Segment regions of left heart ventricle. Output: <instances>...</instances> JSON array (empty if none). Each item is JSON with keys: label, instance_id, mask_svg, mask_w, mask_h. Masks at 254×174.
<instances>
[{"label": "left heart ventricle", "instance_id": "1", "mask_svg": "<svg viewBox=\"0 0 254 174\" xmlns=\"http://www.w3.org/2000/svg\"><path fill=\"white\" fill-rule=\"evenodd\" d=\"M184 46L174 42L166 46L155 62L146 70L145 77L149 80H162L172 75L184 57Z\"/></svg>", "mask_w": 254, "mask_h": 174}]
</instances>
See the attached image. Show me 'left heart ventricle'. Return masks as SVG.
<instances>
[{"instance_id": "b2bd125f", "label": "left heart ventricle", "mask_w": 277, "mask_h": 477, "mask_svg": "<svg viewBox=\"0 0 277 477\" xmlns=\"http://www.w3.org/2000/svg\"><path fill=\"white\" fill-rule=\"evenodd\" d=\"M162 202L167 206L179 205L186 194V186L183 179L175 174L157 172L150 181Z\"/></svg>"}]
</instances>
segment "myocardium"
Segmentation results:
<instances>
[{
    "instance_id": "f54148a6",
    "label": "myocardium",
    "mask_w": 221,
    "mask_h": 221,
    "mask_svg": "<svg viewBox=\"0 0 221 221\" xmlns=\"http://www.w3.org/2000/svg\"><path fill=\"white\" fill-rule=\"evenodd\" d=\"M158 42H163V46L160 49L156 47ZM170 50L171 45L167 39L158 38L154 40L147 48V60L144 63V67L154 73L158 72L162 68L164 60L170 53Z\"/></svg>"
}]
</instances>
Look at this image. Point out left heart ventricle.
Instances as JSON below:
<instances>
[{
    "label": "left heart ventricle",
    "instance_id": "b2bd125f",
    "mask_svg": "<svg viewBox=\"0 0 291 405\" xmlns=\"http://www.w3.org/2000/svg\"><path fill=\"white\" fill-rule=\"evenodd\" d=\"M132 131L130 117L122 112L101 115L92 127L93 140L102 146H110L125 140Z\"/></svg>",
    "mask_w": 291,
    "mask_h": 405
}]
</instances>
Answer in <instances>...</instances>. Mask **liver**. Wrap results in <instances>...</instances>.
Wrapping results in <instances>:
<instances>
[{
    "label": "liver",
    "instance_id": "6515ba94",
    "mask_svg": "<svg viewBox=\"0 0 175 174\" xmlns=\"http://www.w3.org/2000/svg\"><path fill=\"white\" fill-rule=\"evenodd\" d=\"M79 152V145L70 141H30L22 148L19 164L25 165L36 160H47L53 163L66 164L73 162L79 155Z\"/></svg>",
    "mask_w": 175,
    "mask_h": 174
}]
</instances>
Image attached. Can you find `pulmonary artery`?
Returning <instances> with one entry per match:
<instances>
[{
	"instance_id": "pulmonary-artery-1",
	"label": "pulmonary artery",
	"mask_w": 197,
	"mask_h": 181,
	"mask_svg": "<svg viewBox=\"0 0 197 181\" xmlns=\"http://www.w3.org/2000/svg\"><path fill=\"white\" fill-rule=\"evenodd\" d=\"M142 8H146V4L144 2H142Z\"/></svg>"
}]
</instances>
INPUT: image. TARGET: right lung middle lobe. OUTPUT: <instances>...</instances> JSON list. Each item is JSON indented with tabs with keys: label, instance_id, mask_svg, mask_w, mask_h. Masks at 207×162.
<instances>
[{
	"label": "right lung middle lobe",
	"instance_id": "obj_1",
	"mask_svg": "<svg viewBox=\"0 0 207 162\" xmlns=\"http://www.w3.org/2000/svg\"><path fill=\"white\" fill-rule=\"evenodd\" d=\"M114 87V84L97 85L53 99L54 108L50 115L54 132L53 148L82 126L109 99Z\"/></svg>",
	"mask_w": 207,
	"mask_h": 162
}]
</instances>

#### WHAT IS EXPECTED:
Please copy the data above word for word, starting at the line that contains "Image attached. Can" and stopping after the last line of the data.

#### FINISHED ANSWER:
Image attached. Can you find `pulmonary artery`?
Returning <instances> with one entry per match:
<instances>
[{
	"instance_id": "pulmonary-artery-1",
	"label": "pulmonary artery",
	"mask_w": 197,
	"mask_h": 181,
	"mask_svg": "<svg viewBox=\"0 0 197 181\" xmlns=\"http://www.w3.org/2000/svg\"><path fill=\"white\" fill-rule=\"evenodd\" d=\"M142 8H146V4L144 2H142Z\"/></svg>"
}]
</instances>
INPUT: image. TARGET: right lung middle lobe. OUTPUT: <instances>...</instances> JSON list. Each item is JSON indented with tabs with keys: label, instance_id, mask_svg, mask_w, mask_h. Masks at 207×162.
<instances>
[{
	"label": "right lung middle lobe",
	"instance_id": "obj_1",
	"mask_svg": "<svg viewBox=\"0 0 207 162\" xmlns=\"http://www.w3.org/2000/svg\"><path fill=\"white\" fill-rule=\"evenodd\" d=\"M114 87V84L97 85L53 99L54 108L50 115L54 132L53 148L82 126L109 99Z\"/></svg>",
	"mask_w": 207,
	"mask_h": 162
}]
</instances>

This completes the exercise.